Dates : Le festival se déroule du mardi 30 juin au samedi 4 juillet 2026.

Lieux : Les représentations ont lieu à travers toute la ville de Périgueux (Parking Montaigne, Le Théâtre, Le Palace, parcs de Vésone et Gamenson, jardins des Arènes et de la Visitation, etc.) ainsi qu’à l’Agora de Boulazac.

Billetterie et Réservations

Ouverture : Les places sont en vente à partir du 19 mai 2026.

Modes d’achat :

En ligne : sur billetterie.odyssee-perigueux.fr

Par téléphone : au 05 53 53 18 71.

Sur place : au Théâtre, du mardi au vendredi (9h30-12h30 / 14h-17h30) et le lundi (14h-17h30).

Pendant le festival : La billetterie est ouverte de 10h à 19h du mercredi 1er au samedi 4 juillet.

Tarifs

Tarif Pass : Accessible dès l’achat de 4 spectacles.

Tarif Réduit : Pour les groupes (+10 pers.), familles nombreuses, salariés d’entreprises mécènes et adhérents de L’Odyssée.

Tarif Mini : Pour les moins de 30 ans, demandeurs d’emploi, bénéficiaires du RSA, étudiants et personnes en situation de handicap.

Cas particulier : Le dîner-cabaret est au prix unique de 25 €.

Le Village du Festival

Situé sur l’esplanade Robert Badinter, il propose un point info, un bar, des foodtrucks et des concerts gratuits.
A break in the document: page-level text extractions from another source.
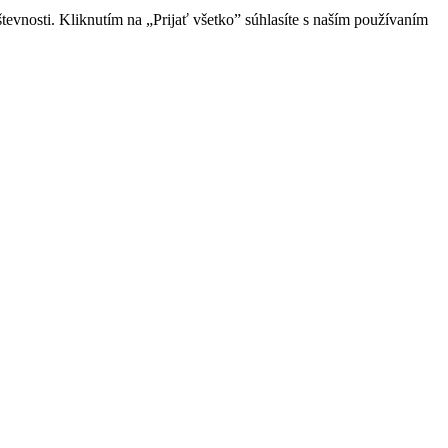
evnosti. Kliknutím na „Prijať všetko” súhlasíte s naším používaním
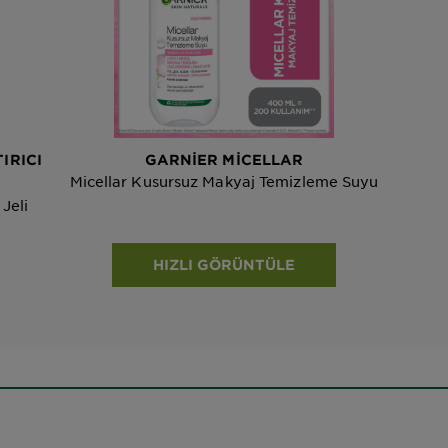
IRICI
GARNIER MICELLAR
Micellar Kusursuz Makyaj Temizleme Suyu
Jeli
HIZLI GÖRÜNTÜLE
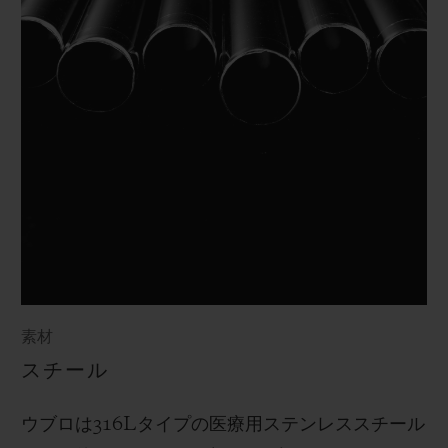
素材
スチール
ウブロは
316L
タイプの医療用ステンレススチール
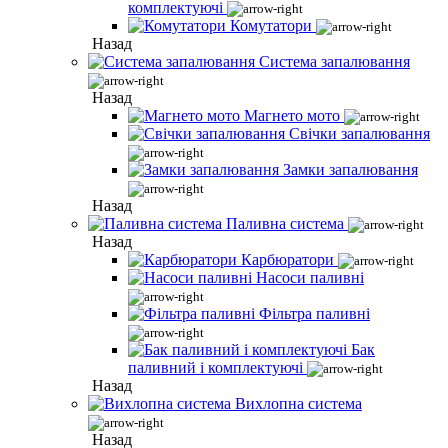
комплектуючі
Комутатори
Назад
Система запалювання
Назад
Магнето мото
Свічки запалювання
Замки запалювання
Назад
Паливна система
Назад
Карбюратори
Насоси паливні
Фільтра паливні
Бак
паливний і комплектуючі
Назад
Вихлопна система
Назад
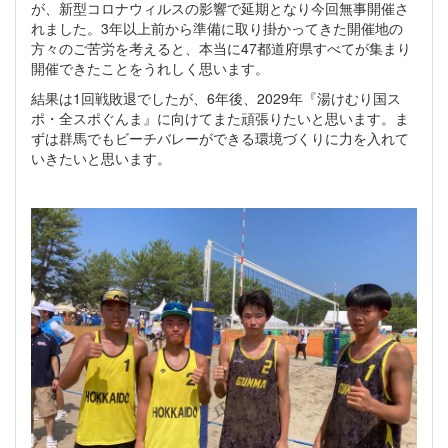
が、新型コロナウィルスの影響で延期となり今回無事開催さ
れました。3年以上前から準備に取り掛かってきた開催地の
方々のご苦労を考えると、本当に47都道府県すべてが集まり
開催できたことをうれしく思います。
結果は1回戦敗退でしたが、6年後、2029年『湯けむり国ス
ポ・全スポぐんま』に向けてまた頑張りたいと思います。ま
ずは群馬でもビーチバレーができる環境づくりに力を入れて
いきたいと思います。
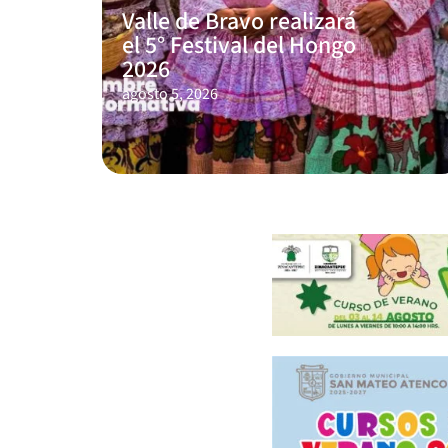
Valle de Bravo realizará
el 5° Festival del Hongo
2026
agosto 5, 2026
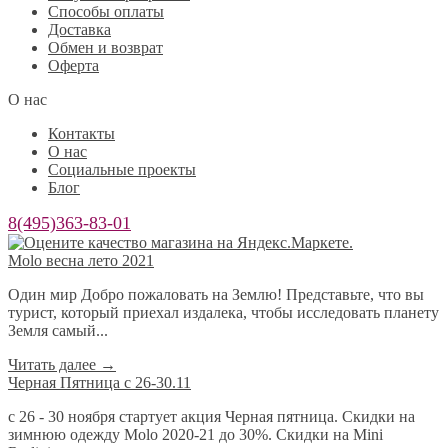
Способы оплаты
Доставка
Обмен и возврат
Оферта
О нас
Контакты
О нас
Социальные проекты
Блог
8(495)363-83-01
Molo весна лето 2021
Один мир Добро пожаловать на Землю! Представьте, что вы
турист, который приехал издалека, чтобы исследовать планету
Земля самый...
Читать далее
→
Черная Пятница с 26-30.11
с 26 - 30 ноября стартует акция Черная пятница. Скидки на
зимнюю одежду Molo 2020-21 до 30%. Скидки на Mini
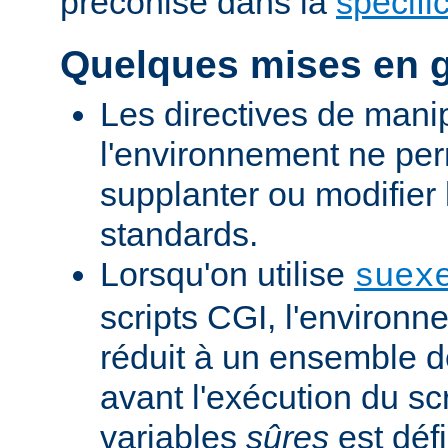
préconisé dans la
spécifi
Quelques mises en 
Les directives de mani
l'environnement ne per
supplanter ou modifier 
standards.
Lorsqu'on utilise
suex
scripts CGI, l'environn
réduit à un ensemble d
avant l'exécution du scr
variables
sûres
est défi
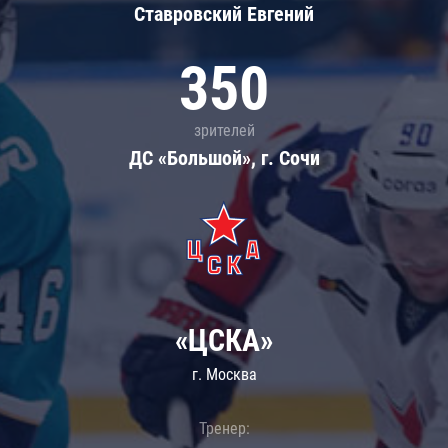
Ставровский Евгений
350
зрителей
ДС «Большой», г. Сочи
«ЦСКА»
г. Москва
Тренер:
Horaires : Mercredi et jeudi de 10h à 23h30 ; vendredi et samedi de 10h à 1h.

Activités gratuites et services

Trainings du matin : Séances de 1h ouvertes à tous, tous les jours à 10h à la Salle Sécrestat (tenue de sport conseillée).

Application MIMOS : Pour consulter le programme, se diriger dans la ville et voter pour les prix du OFF.

Jeux pour enfants : Le samedi 4 juillet de 16h à 20h au Village.